Normal business regulation is overridden by the necessity to conform to the Labor machine.

It has taken total control of the administration of government in NSW, such that the parliamentary ALP is a government in name only.  This was demonstrated by the effective sackings of premier Morris Iemma and treasurer Michael Costa.  More significantly, the public service is controlled through a vast number of oversight committees on which only NSW Labor machine members sit.

The Labor committee and network process effectively controls the NSW government budget.  Reforms to the transport, education and health systems are frozen because any reform threatens vested labour interests within the organisations.

Great wealth has been delivered to some inside players.  Important NSW-based businesses depend on the system for their market power.  Individual fortunes have been built on it.

It's a power frequently reflected in the arrogant behaviour and even swagger of those at the top of the system.

This was demonstrated by the recent union raid on the desalination plant construction site under the cover of ministerial inspection.  Here the Labor machine is furious that a government-funded construction site is not NSW union controlled.  The site is subject to federal, not NSW, industrial relations laws.

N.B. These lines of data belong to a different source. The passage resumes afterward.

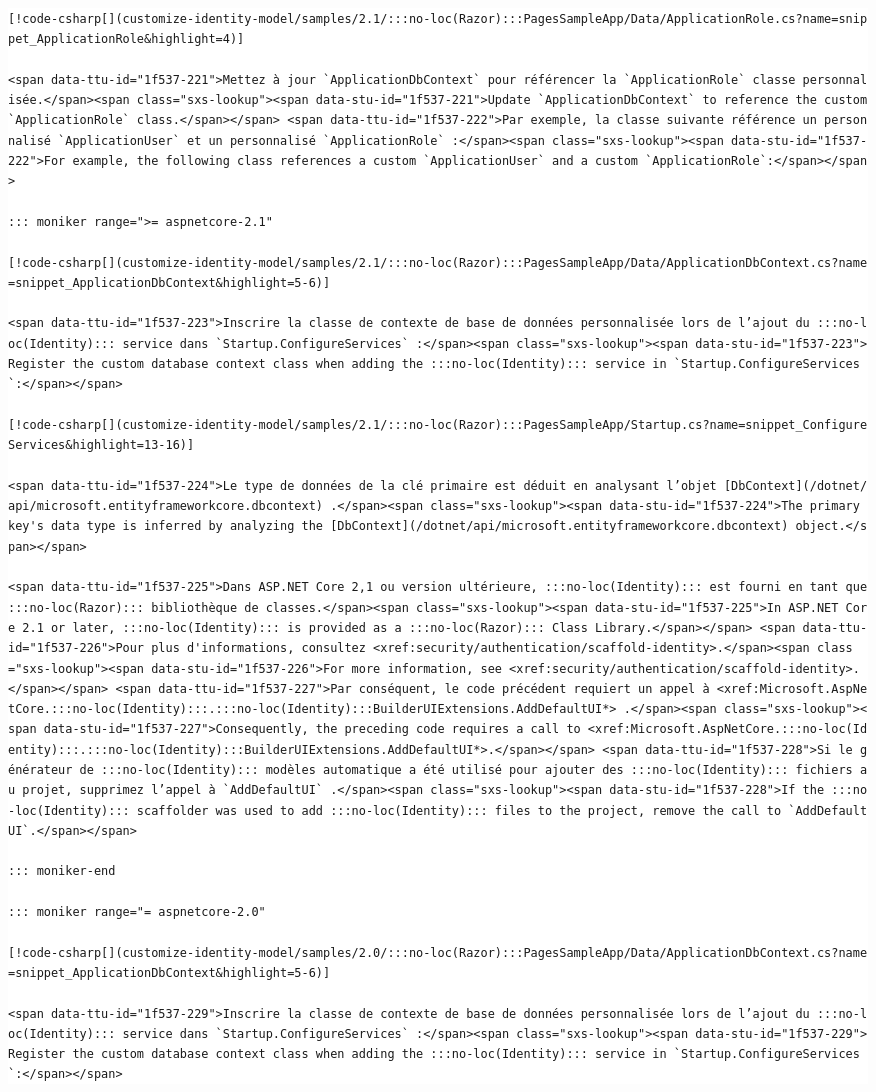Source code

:     [!code-csharp[](customize-identity-model/samples/2.1/:::no-loc(Razor):::PagesSampleApp/Data/ApplicationRole.cs?name=snippet_ApplicationRole&highlight=4)]

    <span data-ttu-id="1f537-221">Mettez à jour `ApplicationDbContext` pour référencer la `ApplicationRole` classe personnalisée.</span><span class="sxs-lookup"><span data-stu-id="1f537-221">Update `ApplicationDbContext` to reference the custom `ApplicationRole` class.</span></span> <span data-ttu-id="1f537-222">Par exemple, la classe suivante référence un personnalisé `ApplicationUser` et un personnalisé `ApplicationRole` :</span><span class="sxs-lookup"><span data-stu-id="1f537-222">For example, the following class references a custom `ApplicationUser` and a custom `ApplicationRole`:</span></span>

    ::: moniker range=">= aspnetcore-2.1"

    [!code-csharp[](customize-identity-model/samples/2.1/:::no-loc(Razor):::PagesSampleApp/Data/ApplicationDbContext.cs?name=snippet_ApplicationDbContext&highlight=5-6)]

    <span data-ttu-id="1f537-223">Inscrire la classe de contexte de base de données personnalisée lors de l’ajout du :::no-loc(Identity)::: service dans `Startup.ConfigureServices` :</span><span class="sxs-lookup"><span data-stu-id="1f537-223">Register the custom database context class when adding the :::no-loc(Identity)::: service in `Startup.ConfigureServices`:</span></span>

    [!code-csharp[](customize-identity-model/samples/2.1/:::no-loc(Razor):::PagesSampleApp/Startup.cs?name=snippet_ConfigureServices&highlight=13-16)]

    <span data-ttu-id="1f537-224">Le type de données de la clé primaire est déduit en analysant l’objet [DbContext](/dotnet/api/microsoft.entityframeworkcore.dbcontext) .</span><span class="sxs-lookup"><span data-stu-id="1f537-224">The primary key's data type is inferred by analyzing the [DbContext](/dotnet/api/microsoft.entityframeworkcore.dbcontext) object.</span></span>

    <span data-ttu-id="1f537-225">Dans ASP.NET Core 2,1 ou version ultérieure, :::no-loc(Identity)::: est fourni en tant que :::no-loc(Razor)::: bibliothèque de classes.</span><span class="sxs-lookup"><span data-stu-id="1f537-225">In ASP.NET Core 2.1 or later, :::no-loc(Identity)::: is provided as a :::no-loc(Razor)::: Class Library.</span></span> <span data-ttu-id="1f537-226">Pour plus d'informations, consultez <xref:security/authentication/scaffold-identity>.</span><span class="sxs-lookup"><span data-stu-id="1f537-226">For more information, see <xref:security/authentication/scaffold-identity>.</span></span> <span data-ttu-id="1f537-227">Par conséquent, le code précédent requiert un appel à <xref:Microsoft.AspNetCore.:::no-loc(Identity):::.:::no-loc(Identity):::BuilderUIExtensions.AddDefaultUI*> .</span><span class="sxs-lookup"><span data-stu-id="1f537-227">Consequently, the preceding code requires a call to <xref:Microsoft.AspNetCore.:::no-loc(Identity):::.:::no-loc(Identity):::BuilderUIExtensions.AddDefaultUI*>.</span></span> <span data-ttu-id="1f537-228">Si le générateur de :::no-loc(Identity)::: modèles automatique a été utilisé pour ajouter des :::no-loc(Identity)::: fichiers au projet, supprimez l’appel à `AddDefaultUI` .</span><span class="sxs-lookup"><span data-stu-id="1f537-228">If the :::no-loc(Identity)::: scaffolder was used to add :::no-loc(Identity)::: files to the project, remove the call to `AddDefaultUI`.</span></span>

    ::: moniker-end

    ::: moniker range="= aspnetcore-2.0"

    [!code-csharp[](customize-identity-model/samples/2.0/:::no-loc(Razor):::PagesSampleApp/Data/ApplicationDbContext.cs?name=snippet_ApplicationDbContext&highlight=5-6)]

    <span data-ttu-id="1f537-229">Inscrire la classe de contexte de base de données personnalisée lors de l’ajout du :::no-loc(Identity)::: service dans `Startup.ConfigureServices` :</span><span class="sxs-lookup"><span data-stu-id="1f537-229">Register the custom database context class when adding the :::no-loc(Identity)::: service in `Startup.ConfigureServices`:</span></span>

This entrenched and unelected power structure in NSW assaults the very fundamentals of good society.  The failure to prosecute a union-owned labour hire company following the work-site deaths of three of its employees demonstrates how destructive of justice is this labour network.

What's happening in NSW is that many individual acts of corruption are being exposed.  The state's Independent Commission Against Corruption is swamped with work.  But the ICAC's powers do not extend to the systemic cause of the problem.

Corruption, dysfunctional government and the declining economy of NSW are all products of a Labor culture disconnected from normal moral reasoning.

Its extreme power is made possible because it has a mask of legal authority.